Above is a statue outside the entrance to the Nanjing Massacre Museum and memorial. I won't be posting any other photos from it because it was such a disturbing place. Walking in, there are huge letters stating "300,000 VICTIMS": the number of Chinese killed by Japanese soldiers within a six-week period in 1937.
In the year 1937 Japanese soldiers began invading Chinese cities, starting from the northeast and heading south. Among the cities they invaded were Shanghai and Nanjing, but the war crimes committed in Nanjing are infamous. Hundreds of thousands died while tens of thousands more were wounded, and all were impacted in some way.
The museum's architecture was really beautiful and effective, with lots of clean lines. The inside of the museum was dark, with artifacts in glass cases along the wall and videos playing on screens and projected on walls.
It was truly heartbreaking and unbelievable to see some of the pictures they had posted. Decapitated victims, brutal murders, dead children... The area devoted to crimes against women were sickening. I wanted to vomit.

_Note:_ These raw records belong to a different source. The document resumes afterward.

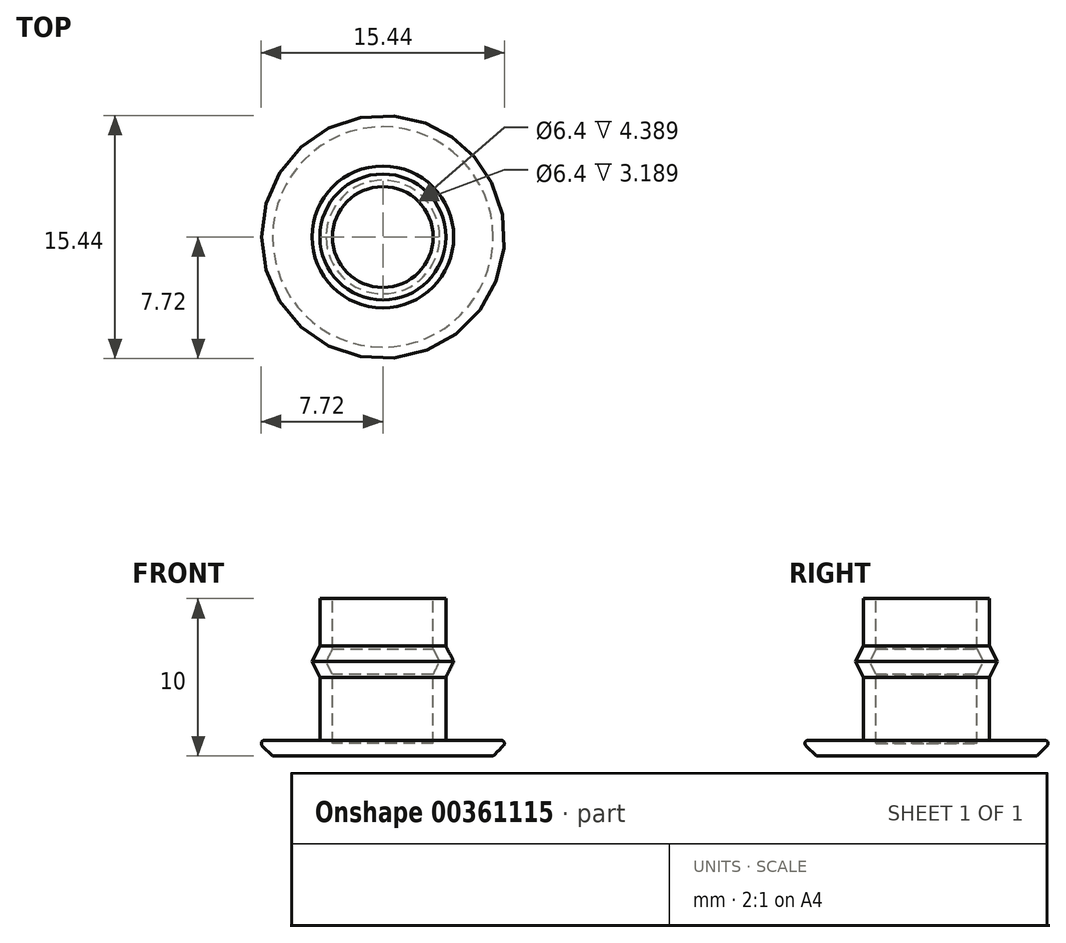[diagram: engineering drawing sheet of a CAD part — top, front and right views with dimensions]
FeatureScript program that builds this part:
annotation { "Feature Type Name" : "Feature", "Feature Type Description" : "" }
export const myFeature = defineFeature(function(context is Context, id is Id, definition is map)
    precondition{}
    {
        {
            var Q0;
            Q0=qCreatedBy(makeId("Front.planeOp"),FACE);
            var sketch = newSketch(context, id + "F0", { "sketchPlane" : qUnion([Q0])});
            skLineSegment(sketch, "E0", {"start": v(0, 0) * mm, "end": v(8, 0) * mm});
            skLineSegment(sketch, "E1", {"start": v(8, 0) * mm, "end": v(8, 1) * mm});
            skLineSegment(sketch, "E2", {"start": v(8, 1) * mm, "end": v(4, 1) * mm});
            skLineSegment(sketch, "E3", {"start": v(4, 1) * mm, "end": v(4, 5) * mm});
            skLineSegment(sketch, "E4", {"start": v(4, 10) * mm, "end": v(0, 10) * mm});
            skLineSegment(sketch, "E5", {"start": v(0, 10) * mm, "end": v(0, 0) * mm});
            skLineSegment(sketch, "E6", {"start": v(4, 7) * mm, "end": v(4.5, 6) * mm});
            skLineSegment(sketch, "E7", {"start": v(4.5, 6) * mm, "end": v(4, 5) * mm});
            skLineSegment(sketch, "E8.trimOffspring", {"start": v(4, 7) * mm, "end": v(4, 10) * mm});
            skSolve(sketch);
        }
        {
            var Q0;
            Q0 = qSketchRegion(id + "F0", true);
            var Q1;
            Q1=sQuery(id+"F0.wireOp",EDGE,"E5");
            revolve(context, id + "F1", {"entities" : qUnion([Q0]), "axis" : qUnion([Q1]), "revolveType" : RevolveType.FULL});
        }
        {
            var Q0;
            Q0=makeQuery(id+"F1.opRevolve","SWEPT_FACE",FACE,{"disambiguationData":[OSD([sQuery(id+"F0.wireOp",EDGE,"E4")])]});
            shell(context, id + "F2", {"entities" : qUnion([Q0]), "thickness" : 0.8 * mm});
        }
        {
            var Q0;
            Q0=makeQuery(id+"F1.opRevolve","SWEPT_EDGE",EDGE,{"disambiguationData":[OSD([sQuery(id+"F0.wireOp",EDGE,"E0"),sQuery(id+"F0.wireOp",EDGE,"E1")])]});
            chamfer(context, id + "F3", {"entities" : qUnion([Q0]), "width" : 1 * mm, "tangentPropagation" : true});
        }
        {
            var Q0;
            Q0=makeQuery(id+"F3.opChamfer","BLEND_EDGE",EDGE,{"blendedFrom":[makeQuery(id+"F1.opRevolve","SWEPT_EDGE",EDGE,{"disambiguationData":[OSD([sQuery(id+"F0.wireOp",EDGE,"E0"),sQuery(id+"F0.wireOp",EDGE,"E1")])]}),makeQuery(id+"F1.opRevolve","SWEPT_FACE",FACE,{"disambiguationData":[OSD([sQuery(id+"F0.wireOp",EDGE,"E2")])]})],"blendedInto":[makeQuery(id+"F1.opRevolve","SWEPT_FACE",FACE,{"disambiguationData":[OSD([sQuery(id+"F0.wireOp",EDGE,"E2")])]})]});
            fillet(context, id + "F4", {"entities" : qUnion([Q0]), "radius" : 0.2 * mm, "tangentPropagation" : true, "allowEdgeOverflow" : false});
        }
    });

And the craziest part of the museum was a mass grave, where there were hundreds of victims' bones in a pit in a building separate from the main exhibit. I couldn't believe it. There was another section with a pile of skulls, and yet another with only a few bodies , just mere feet away from me. I was in rooms with more dead bodies in the museum than I ever wanted to be in my entire life.
I'm really glad and grateful that I was able to visit the museum. It was a very sobering and educational experience-- I really didn't know all that much about the Nanjing Massacre, or Rape of Nanjing, when walking in the doors. I definitely left changed. It's hard for me, as a sheltered American girl who has grown up in relative peacetime, to imagine the atrocities of any war, let alone the war crimes of such gravity as commited in 1937.
I did take issue with some of the statements in the museum which seemed slanted and possibly untrue, and the fact that instead of moving forward to forgiveness, understanding, or even compassion, the country instead looks ahead to "socialism with Chinese characteristics"--direct quote-- as its future.
But above all it was a beautiful memorial to such a horrible period in history, and well worth a visit. But maybe just one.